The present invention is for a means at installation of electrical resistance elements having high operating temperatures. The invention especially is for a means for elements made from ceramic material. Elements and means of this kind are mainly used for industrial furnaces.

Resistance element made from ceramic material are used at very high operating temperatures., commonly in the interval 1200-1900 °C. The operating conditions are often intermittent operation which means that the elements shift between heating and cooling off. At these temperatures the properties of the material is affected so that it becomes softer and more plastic. The changed properties have to be taken into account at the installation as they may cause changes of the shape of the elements and consequently less good function. On certain kinds of elements there may also be formed a surface layer having properties which are different from those of the body of the element material, for example there are formed in an oxidising atmosphere, for example air, a surface layer of silicon dioxide on elements made from molybdenum dioxide.
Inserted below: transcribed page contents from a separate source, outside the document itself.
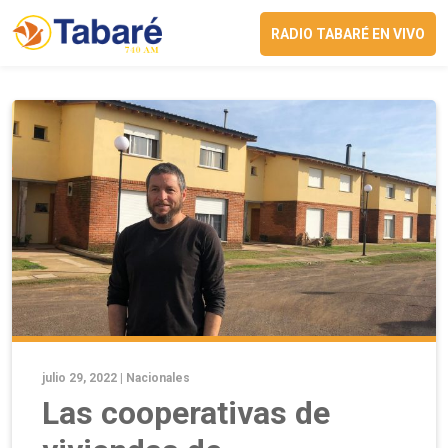
RADIO TABARÉ EN VIVO
julio 29, 2022 |
Nacionales
Las cooperativas de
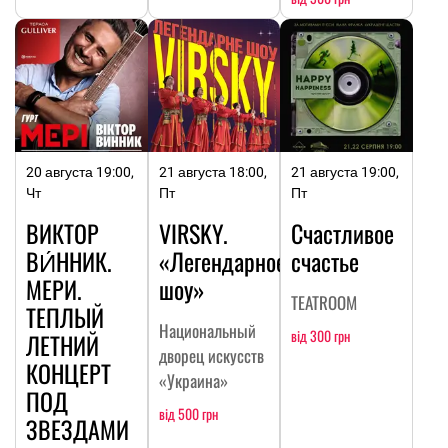
20 августа 19:00,
21 августа 18:00,
21 августа 19:00,
Чт
Пт
Пт
ВИКТОР
VIRSKY.
Счастливое
ВИ́ННИК.
«Легендарное
счастье
МЕРИ.
шоу»
TEATROOM
ТЕПЛЫЙ
Национальный
від 300 грн
ЛЕТНИЙ
дворец искусств
КОНЦЕРТ
«Украина»
ПОД
від 500 грн
ЗВЕЗДАМИ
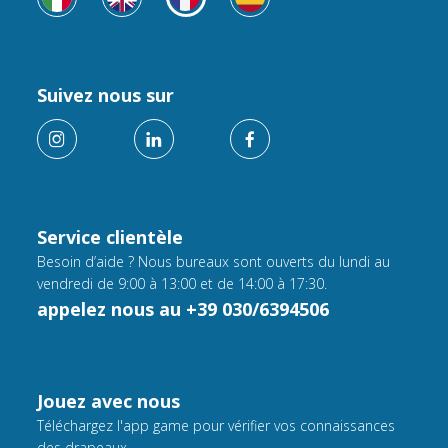
Suivez nous sur
Service clientèle
Besoin d’aide ? Nous bureaux sont ouverts du lundi au
vendredi de 9:00 à 13:00 et de 14:00 à 17:30.
appelez nous au +39 030/6394506
Jouez avec nous
Téléchargez l'app game pour vérifier vos connaissances
des drapeaux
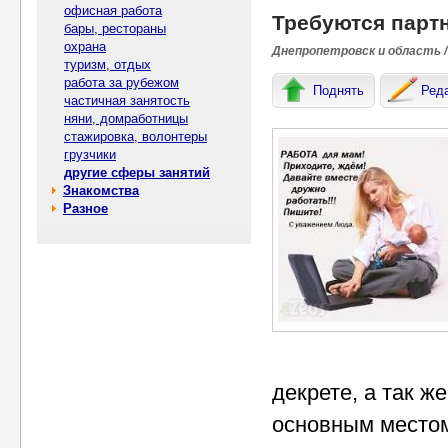
офисная работа
Требуются партн
бары, рестораны
охрана
Днепропетровск и область /
туризм, отдых
работа за рубежом
Поднять
Ред
частичная занятость
няни, домработницы
стажировка, волонтеры
грузчики
другие сферы занятий
Знакомства
Разное
декрете, а так ж
основным местом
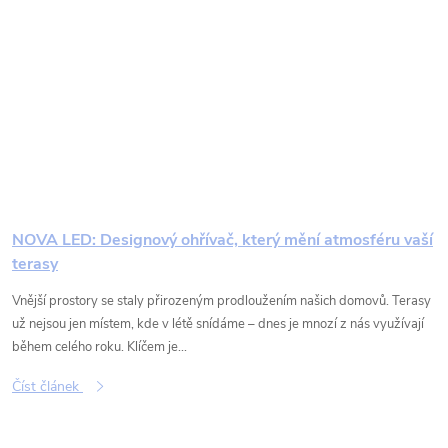
NOVA LED: Designový ohřívač, který mění atmosféru vaší
terasy
Vnější prostory se staly přirozeným prodloužením našich domovů. Terasy
už nejsou jen místem, kde v létě snídáme – dnes je mnozí z nás využívají
během celého roku. Klíčem je...
Číst článek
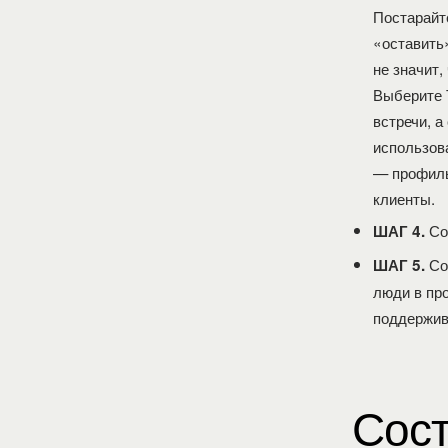
Постарайт
«оставить
не значит,
Выберите 
встречи, 
использов
— профиль
клиенты.
Сос
ШАГ 4.
Соб
ШАГ 5.
люди в пр
поддержива
Сост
In order to reduce the undesired effects of the above described conditions elements of this kind are often mounted in special ways, for example hanging or lying on support plates which may be made from aluminium oxide. These means in themselves bring with them some disadvantages as the elements tend to adhere to the supporting means which may cause cracks and broken elements when the elements cool off. In those cases where the supporting plates are arranged with spaces between adjacent plates there is a risk for sagging of the element between the plates which further increases the risks for broken elements. It is also known to place the glow zones of the elements on a bead of sand which means that the elements are free to move when the length of them changes at changing temperature, this often means that the elements dig themselves down into the sand.

The maximum element temperature at this kind of installations usually is about 1600 °C.

The present invention is for a means at the installation of high temperature elements by means of which the above described disadvantages of known means may be reduced or eliminated. It is also an object of the invention to increase the active element surface at a given installation surface and so achieve an increased power density.

The invention will below be described more in detail with reference to the example of an embodiment which is shown in the enclosed figures..

Figure 1 shows an arrangement according to the invention in perspective view from above.

Figure 2 shows the arrangement of figure 1 in side view.

The means that are intended to be supports for the glow zone 3 of the element comprise supporting plates 1 and intermediate distance plates 2. These are arranged in a row so that between to adjacent supporting plates 1 there is a distance plate 2, in the example that is shown in the figures there are twelve supporting plates and twelve distance plates. The arrangement ens at one outer end with a distance plate 4 and, positioned on top of it, a take-through plate9 having holes or grooves to take through the connection parts 11 of the element. The supporting arrangement is held together by a pull bar 5 being a tube or a massive rod, preferably made from silicon carbide, which extends itself all through the arrangement and outside it at the distance plate 4. At the inner end of the arrangement the tube is fixed at a final holding plate 8 by means of a locking pin 7 that extends itself through holes which have been made for this purpose in the holding plate 8 and the tube 5. At the outer end of the arrangement outside the distance plate 4 there is a locking means 6 that resiliently clamps the tube 5 and so holds the whole of the supporting arrangement together.

The glow zone 3 of the element is corrugated is its lengthwise direction and shaped like a corrugated U and the straight parts of it follow along the vertical sides of the supporting plates 1. The upper corrugation folds are supported by the upper end of the vertical supporting plates 1 and the lower corrugation folds are hanging freely above the distance plates 2 which are arranged between each two adjacent supporting plates 1. The supporting plates 1 and the distance plates 2 are preferably made from aluminium oxide ceramic. In order to avoid that the element is broken over sharp edges grooves or cutouts corresponding to the outer surface of the element have been made at the upper surfaces or edges of the supporting plates. Compared to a conventional, U-shaped element that is supported in a known manner the temperature of the element may be up to 1700 °C och the working surface of the element is increased up to 150 %, which makes a considerable increase of the installed effect possible a given case. The supporting arrangement including the element which is mounted at it form a unit which may, for example, be pushed in at the bottom of a furnace which has suitable grooves or ditches for this purpose. These

advantages considerably increase the field of use of ceramic molybdenum disilicide elements.

Within the frame of the inventive idea the embodiment ogf the arrangement may be varied in various ways. In the prefered embodiment which is shown in the figures and described above the free height of the supporting plates 1 above the distance plates 2 is about twice the length of the distance plates, i. e. a relation 2: 1. This relation may be changed but is preferably within the range 1,5: 2,5, within which range the desired operating conditions and power density can be obtained. The arrangement may also be adapted to other kinds of elements than the simple two shank U shape, for example four shank W shape. Although the arrangement has been developed for ceramic elements of te molybdenum disilicide type and is best adapted to these it is possible to use other kinds of elements for special applications.